For Love of the Game: Part I

When I lived in greater Cincinnati, I went to Reds games all the time. I could walk to the stadium from my place in Northern Kentucky. When I worked for someone else, I was in marketing and I often got the company seats for games. A few people that I worked with or were friends with had season tickets but couldn’t go to every game. In addition, I’d occasionally be glad-handed by clients, and then there was always the general “we have one extra ticket” that comes from friends.

Somehow, I ended up being the recipient of free tickets to baseball games from just about anyone who had extra tickets, ever. Kind of funny, now that I think about it. I can’t remember my personal best for the number of Reds games attended in one week. I think it was six. And I have no recollection of ever paying for a ticket. Ever.

I love baseball. Love it. And it’s just, IMO, a great way to spend an afternoon or an evening with friends and family. My brother has season tickets to Giants games. He and his friends are doing that thing that people do where they visit all of the stadiums. One time, they flew from San Francisco to Boston for one game, and flew back the same day. Cool. It’s on my list, you know? Calling my brother to talk about an upcoming trip to the Bay area quickly ran into a “well, when do you have tickets?” discussion. Because as long as I am there… we might as well go.

My brother and I call each other from sporting events. I don’t know why. I think he started it. But now, whenever I am at a game, be it major league baseball or college football, I have to call him and tell him about the seats, the terrible calls and where I am sitting (when I was at Reds games and thought he might see me on TV).

People back east keep asking me why there’s no MLB in Portland. My response: Well. Did we all FORGET what a BIG FREAKING DEAL it was to get a new stadium? How many people had BIG HUGE conniptions over the costs of TWO stadiums? And you can’t understand why a town like Portland that has never had a MLB stadium can’t get behind getting one stadium built?

It costs $200 to watch MLB from most markets on TV through Comcast, the local cable company. I really only want to watch Cincinnati, San Francisco, the Cubs and maybe the Indians. Cubs games pop up on WGN fairly frequently. Indians not so much. Cincinnati and San Francisco, not at all. $200! I don't know if I can justify that expense. But I didn’t realize how much I would miss watching the games.

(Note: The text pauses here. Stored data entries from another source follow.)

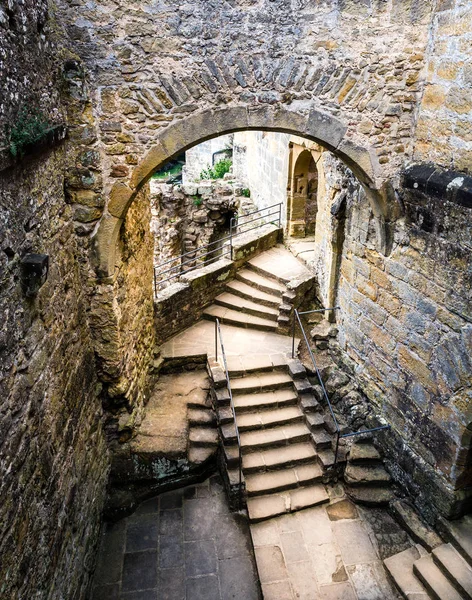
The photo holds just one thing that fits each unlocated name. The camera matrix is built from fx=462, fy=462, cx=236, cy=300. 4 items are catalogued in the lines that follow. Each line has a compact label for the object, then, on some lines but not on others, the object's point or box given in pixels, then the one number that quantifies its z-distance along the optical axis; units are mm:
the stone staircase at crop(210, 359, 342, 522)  5309
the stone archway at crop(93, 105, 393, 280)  4141
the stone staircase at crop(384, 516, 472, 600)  4137
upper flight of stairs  7477
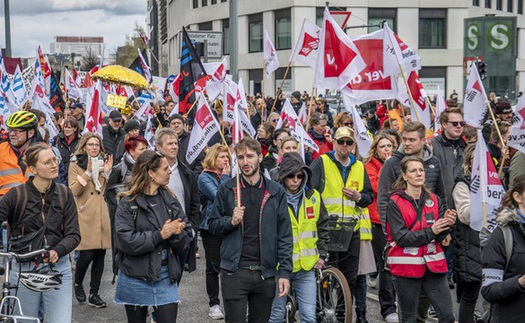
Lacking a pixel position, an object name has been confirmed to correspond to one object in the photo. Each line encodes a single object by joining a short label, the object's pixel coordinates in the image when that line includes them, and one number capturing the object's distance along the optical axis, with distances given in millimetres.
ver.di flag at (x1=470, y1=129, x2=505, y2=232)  6113
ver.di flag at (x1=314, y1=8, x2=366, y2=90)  10156
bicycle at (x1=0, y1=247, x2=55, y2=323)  5367
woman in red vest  6312
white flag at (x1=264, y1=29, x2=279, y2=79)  15567
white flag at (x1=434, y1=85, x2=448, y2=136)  12023
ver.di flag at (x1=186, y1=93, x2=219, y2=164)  9039
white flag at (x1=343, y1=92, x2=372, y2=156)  9953
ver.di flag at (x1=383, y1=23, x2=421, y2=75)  10516
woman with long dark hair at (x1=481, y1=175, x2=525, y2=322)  4844
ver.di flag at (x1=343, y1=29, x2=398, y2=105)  10461
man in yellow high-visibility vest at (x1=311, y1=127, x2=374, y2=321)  7656
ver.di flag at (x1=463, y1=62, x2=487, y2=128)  8617
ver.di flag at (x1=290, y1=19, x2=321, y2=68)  12203
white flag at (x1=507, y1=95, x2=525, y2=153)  6844
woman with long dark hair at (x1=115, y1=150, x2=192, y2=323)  5652
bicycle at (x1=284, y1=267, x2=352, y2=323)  7223
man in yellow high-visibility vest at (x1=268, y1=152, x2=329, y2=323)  6625
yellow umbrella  18738
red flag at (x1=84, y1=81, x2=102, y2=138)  11245
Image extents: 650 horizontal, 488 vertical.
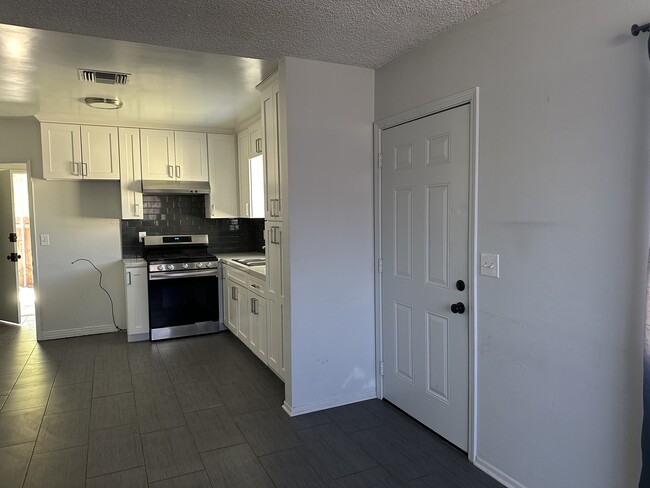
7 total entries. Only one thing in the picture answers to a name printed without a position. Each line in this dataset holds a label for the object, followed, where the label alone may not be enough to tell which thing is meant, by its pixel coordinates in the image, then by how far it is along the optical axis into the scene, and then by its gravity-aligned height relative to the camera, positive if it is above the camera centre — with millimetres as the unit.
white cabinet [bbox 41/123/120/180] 4695 +738
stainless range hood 4969 +367
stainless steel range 4883 -801
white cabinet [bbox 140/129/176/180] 5047 +742
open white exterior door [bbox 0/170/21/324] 5680 -410
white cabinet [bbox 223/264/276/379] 3676 -902
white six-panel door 2516 -310
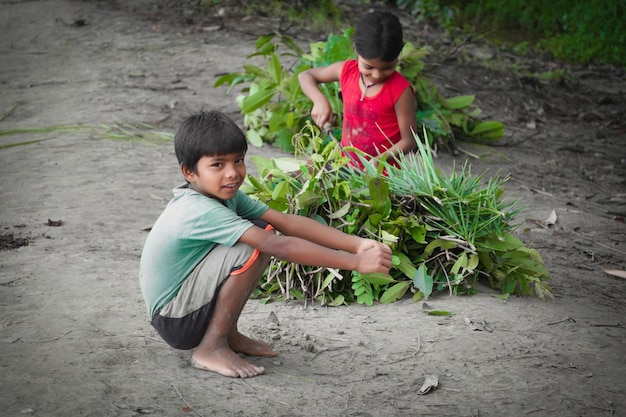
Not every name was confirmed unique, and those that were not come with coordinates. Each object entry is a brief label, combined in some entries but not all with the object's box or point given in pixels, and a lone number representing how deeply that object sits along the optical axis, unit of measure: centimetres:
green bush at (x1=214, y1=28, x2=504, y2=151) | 529
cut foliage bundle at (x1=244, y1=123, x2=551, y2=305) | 327
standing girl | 386
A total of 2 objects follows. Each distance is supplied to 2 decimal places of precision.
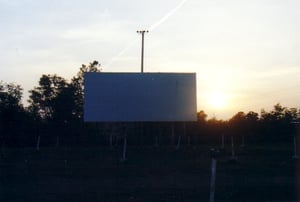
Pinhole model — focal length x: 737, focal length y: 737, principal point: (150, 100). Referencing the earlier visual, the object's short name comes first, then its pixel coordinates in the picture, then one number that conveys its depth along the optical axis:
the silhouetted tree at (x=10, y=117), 59.14
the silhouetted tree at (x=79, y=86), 73.56
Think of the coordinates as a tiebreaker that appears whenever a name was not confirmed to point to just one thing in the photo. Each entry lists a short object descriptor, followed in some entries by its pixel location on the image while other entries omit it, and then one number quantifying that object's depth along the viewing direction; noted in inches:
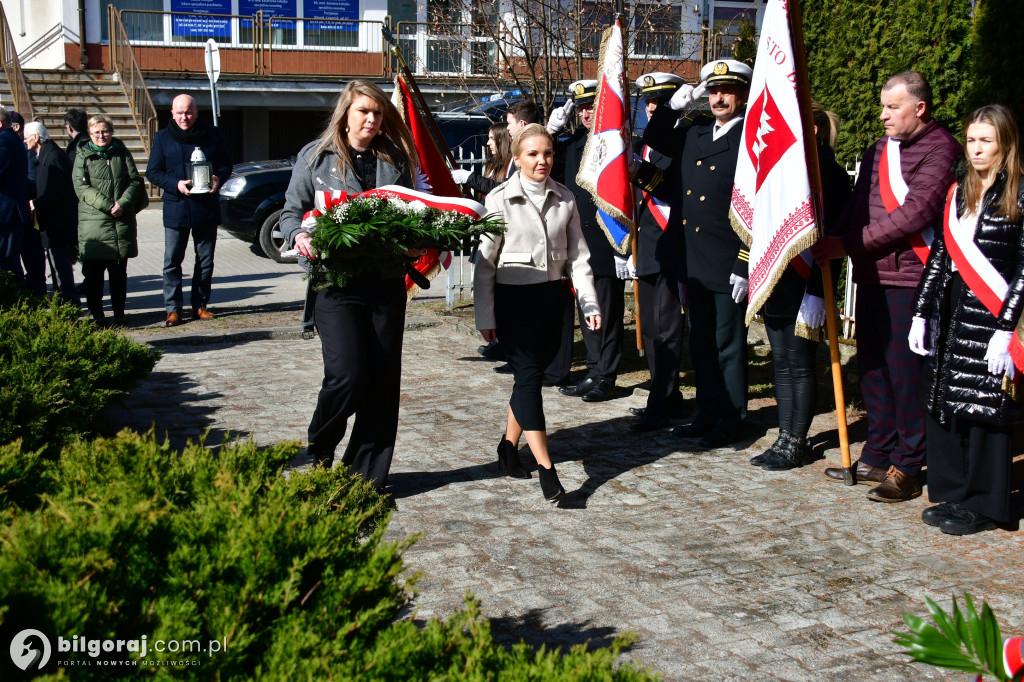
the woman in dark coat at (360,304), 214.8
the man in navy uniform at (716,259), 266.5
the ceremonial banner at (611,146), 290.2
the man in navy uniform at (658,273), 291.1
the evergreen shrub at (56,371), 217.6
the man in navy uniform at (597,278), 323.3
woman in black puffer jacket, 203.2
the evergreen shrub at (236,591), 104.9
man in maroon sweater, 225.3
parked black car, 634.8
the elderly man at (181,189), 434.0
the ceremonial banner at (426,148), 289.4
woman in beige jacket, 233.8
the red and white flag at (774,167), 238.7
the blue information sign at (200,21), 1106.1
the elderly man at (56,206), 429.4
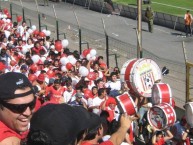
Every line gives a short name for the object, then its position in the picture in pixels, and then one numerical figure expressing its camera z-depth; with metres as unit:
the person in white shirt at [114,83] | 11.55
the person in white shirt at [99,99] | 9.78
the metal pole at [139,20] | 11.74
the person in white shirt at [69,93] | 10.51
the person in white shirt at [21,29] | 18.90
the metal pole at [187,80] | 10.38
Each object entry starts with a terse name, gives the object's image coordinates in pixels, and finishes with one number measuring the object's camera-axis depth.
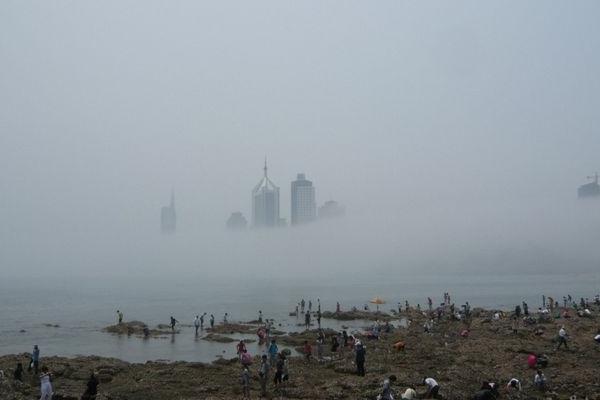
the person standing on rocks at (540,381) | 24.92
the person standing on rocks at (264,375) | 24.98
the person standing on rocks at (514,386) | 24.31
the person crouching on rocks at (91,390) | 22.97
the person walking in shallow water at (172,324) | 60.91
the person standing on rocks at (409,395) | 21.58
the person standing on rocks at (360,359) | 28.83
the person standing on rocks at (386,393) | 20.62
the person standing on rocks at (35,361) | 31.58
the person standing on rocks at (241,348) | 33.11
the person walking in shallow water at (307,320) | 61.44
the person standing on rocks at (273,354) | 30.04
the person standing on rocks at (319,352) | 36.15
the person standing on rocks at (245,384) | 24.78
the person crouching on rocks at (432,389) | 23.34
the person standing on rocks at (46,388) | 22.44
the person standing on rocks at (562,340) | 36.38
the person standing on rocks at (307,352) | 35.48
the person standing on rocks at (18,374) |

I have been trying to get on board with Seattle. But I just can’t get any enthusiasm for their team. So meanwhile, I am trying to get interested in the local Triple-A team, the Beavers. Maybe it goes without saying, but I’ll say it anyway: Portland needs an MLB baseball stadium.

Build it, and they will come. Yeah, I know. That’s pretty hokey. But there are so, so many benefits to having a major league baseball team in the rose city. I’m going to have to keep reading to learn more about the purported pros and cons to find out exactly where Portland stands on building an MLB stadium. It’s right up there with trying to figure out why there hasn’t been enough riverfront development here. Meanwhile, sigh. I’ll catch the Mariners-Yankees game on TV today. And keep planning that trip to San Francisco.

I know this topic will continue to perpetuate the blog. The longer that I live in Portland, the more that I’ll learn about the MLB stadium backstory. So for now, this is just Part I of what is sure to become a regular blog kvetch on the rose city journal.